MOSCOW — Relations between the U.S. and Russia are at a “low point” and need to be improved, Secretary of State Rex Tillerson said Wednesday during a joint news conference with Russian Foreign Minister Sergey Lavrov.

Tillerson met with Russian President Vladimir Putin for two hours at the Kremlin, describing it as “productive.”

“I expressed the view that the current state of U.S.-Russia relations is at a low point and there is a low level of trust between our countries,” Tillerson said. “The world’s two foremost nuclear powers cannot have this kind of relationship,” Tillerson said.

The meeting took place along with Lavrov and came after Lavrov issued Tillerson a warning against any further U.S. strikes on the Syrian regime. Russia is Syria’s most powerful ally.

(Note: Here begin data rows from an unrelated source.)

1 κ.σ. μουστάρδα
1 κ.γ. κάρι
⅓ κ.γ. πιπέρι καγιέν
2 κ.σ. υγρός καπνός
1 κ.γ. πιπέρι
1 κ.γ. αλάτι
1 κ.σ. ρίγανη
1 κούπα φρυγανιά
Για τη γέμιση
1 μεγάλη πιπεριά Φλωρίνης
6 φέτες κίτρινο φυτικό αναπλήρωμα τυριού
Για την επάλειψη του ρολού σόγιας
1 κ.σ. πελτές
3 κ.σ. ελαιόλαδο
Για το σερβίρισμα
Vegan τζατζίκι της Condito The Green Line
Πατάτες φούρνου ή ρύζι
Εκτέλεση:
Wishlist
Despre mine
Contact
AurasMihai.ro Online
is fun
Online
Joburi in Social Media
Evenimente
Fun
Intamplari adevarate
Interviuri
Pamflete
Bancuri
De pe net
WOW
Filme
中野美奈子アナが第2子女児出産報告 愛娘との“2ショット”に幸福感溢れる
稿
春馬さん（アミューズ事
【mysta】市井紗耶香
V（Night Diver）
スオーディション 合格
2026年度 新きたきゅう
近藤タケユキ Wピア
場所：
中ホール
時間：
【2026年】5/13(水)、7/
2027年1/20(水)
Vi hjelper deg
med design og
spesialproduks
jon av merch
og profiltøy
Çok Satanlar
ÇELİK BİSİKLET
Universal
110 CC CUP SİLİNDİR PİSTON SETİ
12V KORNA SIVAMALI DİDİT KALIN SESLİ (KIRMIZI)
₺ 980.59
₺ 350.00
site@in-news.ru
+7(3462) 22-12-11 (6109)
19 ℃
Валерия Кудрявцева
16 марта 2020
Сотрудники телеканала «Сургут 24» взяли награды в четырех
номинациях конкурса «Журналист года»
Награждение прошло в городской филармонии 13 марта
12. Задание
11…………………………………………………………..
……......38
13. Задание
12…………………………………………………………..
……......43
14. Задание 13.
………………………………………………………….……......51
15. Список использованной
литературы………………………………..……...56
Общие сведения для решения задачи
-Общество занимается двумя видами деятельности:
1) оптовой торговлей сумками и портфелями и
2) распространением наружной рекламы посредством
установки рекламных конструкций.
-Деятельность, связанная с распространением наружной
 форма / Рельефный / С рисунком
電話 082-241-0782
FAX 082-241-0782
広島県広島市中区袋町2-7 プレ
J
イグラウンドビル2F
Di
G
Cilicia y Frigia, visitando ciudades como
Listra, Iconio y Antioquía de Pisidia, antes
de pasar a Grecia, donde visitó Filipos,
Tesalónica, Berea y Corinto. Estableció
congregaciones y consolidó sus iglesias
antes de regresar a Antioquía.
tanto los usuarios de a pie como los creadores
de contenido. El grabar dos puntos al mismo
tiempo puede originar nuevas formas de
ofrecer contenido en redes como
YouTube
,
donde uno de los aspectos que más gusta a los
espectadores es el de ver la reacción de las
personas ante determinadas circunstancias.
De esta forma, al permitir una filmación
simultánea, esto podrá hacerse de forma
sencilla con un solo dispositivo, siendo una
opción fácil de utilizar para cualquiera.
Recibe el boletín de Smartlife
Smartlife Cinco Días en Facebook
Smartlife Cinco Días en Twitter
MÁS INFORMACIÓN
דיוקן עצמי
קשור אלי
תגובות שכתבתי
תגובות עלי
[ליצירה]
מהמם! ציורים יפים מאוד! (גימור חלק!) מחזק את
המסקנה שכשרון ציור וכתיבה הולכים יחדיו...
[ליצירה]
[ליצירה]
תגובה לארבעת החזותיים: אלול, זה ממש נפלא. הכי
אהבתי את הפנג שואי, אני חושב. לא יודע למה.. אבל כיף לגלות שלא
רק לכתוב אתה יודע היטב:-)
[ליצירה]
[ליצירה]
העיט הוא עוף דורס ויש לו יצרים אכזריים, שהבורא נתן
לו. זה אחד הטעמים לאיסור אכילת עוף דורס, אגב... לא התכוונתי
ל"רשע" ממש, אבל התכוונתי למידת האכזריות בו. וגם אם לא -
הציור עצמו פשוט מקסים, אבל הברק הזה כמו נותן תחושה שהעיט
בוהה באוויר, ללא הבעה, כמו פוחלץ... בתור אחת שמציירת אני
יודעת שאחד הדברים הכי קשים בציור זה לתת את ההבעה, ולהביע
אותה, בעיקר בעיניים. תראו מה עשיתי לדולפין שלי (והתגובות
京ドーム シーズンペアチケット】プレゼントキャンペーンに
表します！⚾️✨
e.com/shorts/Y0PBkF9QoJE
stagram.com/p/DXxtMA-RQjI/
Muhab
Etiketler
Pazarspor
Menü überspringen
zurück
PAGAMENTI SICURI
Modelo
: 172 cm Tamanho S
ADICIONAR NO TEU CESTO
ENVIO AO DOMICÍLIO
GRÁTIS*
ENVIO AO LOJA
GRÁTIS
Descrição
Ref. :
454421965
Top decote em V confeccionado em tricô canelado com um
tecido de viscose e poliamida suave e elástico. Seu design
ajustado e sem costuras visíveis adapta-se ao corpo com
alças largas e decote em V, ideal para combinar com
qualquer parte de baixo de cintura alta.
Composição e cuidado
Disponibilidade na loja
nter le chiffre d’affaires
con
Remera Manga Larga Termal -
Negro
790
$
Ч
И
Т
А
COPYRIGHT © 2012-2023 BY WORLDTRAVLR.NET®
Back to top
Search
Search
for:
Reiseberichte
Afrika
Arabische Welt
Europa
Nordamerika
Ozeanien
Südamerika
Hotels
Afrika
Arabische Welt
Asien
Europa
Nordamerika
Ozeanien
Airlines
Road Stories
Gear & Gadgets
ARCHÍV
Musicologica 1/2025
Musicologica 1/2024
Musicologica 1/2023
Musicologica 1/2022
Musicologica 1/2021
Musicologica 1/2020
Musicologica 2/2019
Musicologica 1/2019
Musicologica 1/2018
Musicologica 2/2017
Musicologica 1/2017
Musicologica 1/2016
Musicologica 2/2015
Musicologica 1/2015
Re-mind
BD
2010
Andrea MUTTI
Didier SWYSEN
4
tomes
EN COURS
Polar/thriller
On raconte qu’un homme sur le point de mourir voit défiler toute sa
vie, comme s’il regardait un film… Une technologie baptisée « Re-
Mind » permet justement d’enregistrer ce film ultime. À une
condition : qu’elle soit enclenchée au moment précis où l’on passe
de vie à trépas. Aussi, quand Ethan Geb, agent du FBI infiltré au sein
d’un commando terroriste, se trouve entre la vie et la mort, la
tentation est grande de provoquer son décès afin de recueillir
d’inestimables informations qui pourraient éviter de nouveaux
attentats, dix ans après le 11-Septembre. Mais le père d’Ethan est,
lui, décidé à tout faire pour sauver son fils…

The two top diplomats had sat down together earlier in the day to work through the fallout of last week’s chemical attack in northwestern Syria, which plunged the old Cold War enemies to a new low.

Moscow and Washington have traded barbs over last week’s chemical attack, which killed 89 people, and prompted the US to carry out its first strike against the Syrian regime in the six-year conflict, taking out aircraft and infrastructure at a Syrian military air base.

Putin said in an interview with state-run MIR television earlier Wednesday that relations with the U.S. had deteriorated.

“The working level of confidence in Russian-American relations, especially at the military level, under the administration of Donald Trump, has not improved, but rather worsened,” he said.

Lavrov gave Tillerson an icy welcome, diving straight into Moscow’s grievances with Washington in what would usually be warm welcoming remarks.

Russia “saw some very troubling actions regarding the attack on Syria,” he said, according to an official Russian interpreter.

“We believe it is fundamentally important not to let these actions happen again,” he said.

The White House on Tuesday accused Russia and Syria of carrying out a confusion campaign over who was responsible for the chemical attack.

Putin has made comparisons between the U.S. response and its 2003 intervention in Iraq, calling it a “tedious” story.